▸ **DATA FOR REVIEW**
^^^^^^^^^^^^^^^^

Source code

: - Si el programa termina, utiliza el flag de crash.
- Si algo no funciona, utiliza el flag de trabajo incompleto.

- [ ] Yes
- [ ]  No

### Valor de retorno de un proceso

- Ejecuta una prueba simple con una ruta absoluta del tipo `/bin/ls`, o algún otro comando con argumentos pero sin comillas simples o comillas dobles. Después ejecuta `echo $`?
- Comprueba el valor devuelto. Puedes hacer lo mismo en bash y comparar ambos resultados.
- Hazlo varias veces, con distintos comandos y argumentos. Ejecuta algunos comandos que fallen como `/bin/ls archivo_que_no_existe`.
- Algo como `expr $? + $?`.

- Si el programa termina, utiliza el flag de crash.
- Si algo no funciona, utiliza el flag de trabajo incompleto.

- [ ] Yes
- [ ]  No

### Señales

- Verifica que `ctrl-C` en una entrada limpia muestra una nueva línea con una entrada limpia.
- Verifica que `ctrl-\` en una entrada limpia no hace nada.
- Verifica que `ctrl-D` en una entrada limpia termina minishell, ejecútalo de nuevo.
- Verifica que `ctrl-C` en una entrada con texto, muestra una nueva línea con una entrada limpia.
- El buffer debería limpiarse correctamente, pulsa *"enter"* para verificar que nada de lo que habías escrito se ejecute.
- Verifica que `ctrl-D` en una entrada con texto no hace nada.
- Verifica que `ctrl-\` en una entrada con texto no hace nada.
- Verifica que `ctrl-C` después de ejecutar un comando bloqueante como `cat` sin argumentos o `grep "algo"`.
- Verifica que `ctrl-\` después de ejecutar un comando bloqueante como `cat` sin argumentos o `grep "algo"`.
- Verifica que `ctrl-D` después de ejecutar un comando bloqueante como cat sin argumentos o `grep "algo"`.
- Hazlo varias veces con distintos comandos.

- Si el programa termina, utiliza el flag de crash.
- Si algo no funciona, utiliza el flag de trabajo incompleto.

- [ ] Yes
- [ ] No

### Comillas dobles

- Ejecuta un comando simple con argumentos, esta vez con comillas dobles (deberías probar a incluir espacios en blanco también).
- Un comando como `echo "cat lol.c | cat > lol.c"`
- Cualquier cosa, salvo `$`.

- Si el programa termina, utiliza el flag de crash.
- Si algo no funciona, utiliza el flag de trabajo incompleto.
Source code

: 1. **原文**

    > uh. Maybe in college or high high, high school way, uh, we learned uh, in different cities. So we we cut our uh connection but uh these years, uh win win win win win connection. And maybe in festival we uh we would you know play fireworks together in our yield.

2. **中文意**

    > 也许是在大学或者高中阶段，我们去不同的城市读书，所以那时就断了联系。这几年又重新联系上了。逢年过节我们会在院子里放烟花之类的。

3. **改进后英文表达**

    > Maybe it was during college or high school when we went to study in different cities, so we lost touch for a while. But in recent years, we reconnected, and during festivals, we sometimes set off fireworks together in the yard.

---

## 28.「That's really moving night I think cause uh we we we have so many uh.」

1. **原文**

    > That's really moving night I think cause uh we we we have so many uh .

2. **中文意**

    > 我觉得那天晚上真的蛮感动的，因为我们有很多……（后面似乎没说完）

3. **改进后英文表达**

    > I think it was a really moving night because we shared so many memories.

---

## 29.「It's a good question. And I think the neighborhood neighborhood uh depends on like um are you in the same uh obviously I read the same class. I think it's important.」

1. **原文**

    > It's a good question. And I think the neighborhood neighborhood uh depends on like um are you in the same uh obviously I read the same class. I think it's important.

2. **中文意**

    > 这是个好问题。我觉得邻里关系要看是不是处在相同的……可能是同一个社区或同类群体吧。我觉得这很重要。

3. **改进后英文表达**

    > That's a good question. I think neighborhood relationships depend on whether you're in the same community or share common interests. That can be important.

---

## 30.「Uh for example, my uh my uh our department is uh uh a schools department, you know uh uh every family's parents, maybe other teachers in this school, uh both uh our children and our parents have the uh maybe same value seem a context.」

^^^^^^^^^^^^^^^^

▸ **EXERCISE PROMPT**
Start at the line containing "- Ejecuta una" and end after the line containing "### Señales". Rewrite only those lines of the material with "flag" changed to "indicador" and everything else left as is.

▸ **FINISHED TASK**
- Ejecuta una prueba simple con una ruta absoluta del tipo `/bin/ls`, o algún otro comando con argumentos pero sin comillas simples o comillas dobles. Después ejecuta `echo $`?
- Comprueba el valor devuelto. Puedes hacer lo mismo en bash y comparar ambos resultados.
- Hazlo varias veces, con distintos comandos y argumentos. Ejecuta algunos comandos que fallen como `/bin/ls archivo_que_no_existe`.
- Algo como `expr $? + $?`.

- Si el programa termina, utiliza el indicador de crash.
- Si algo no funciona, utiliza el indicador de trabajo incompleto.

- [ ] Yes
- [ ]  No

### Señales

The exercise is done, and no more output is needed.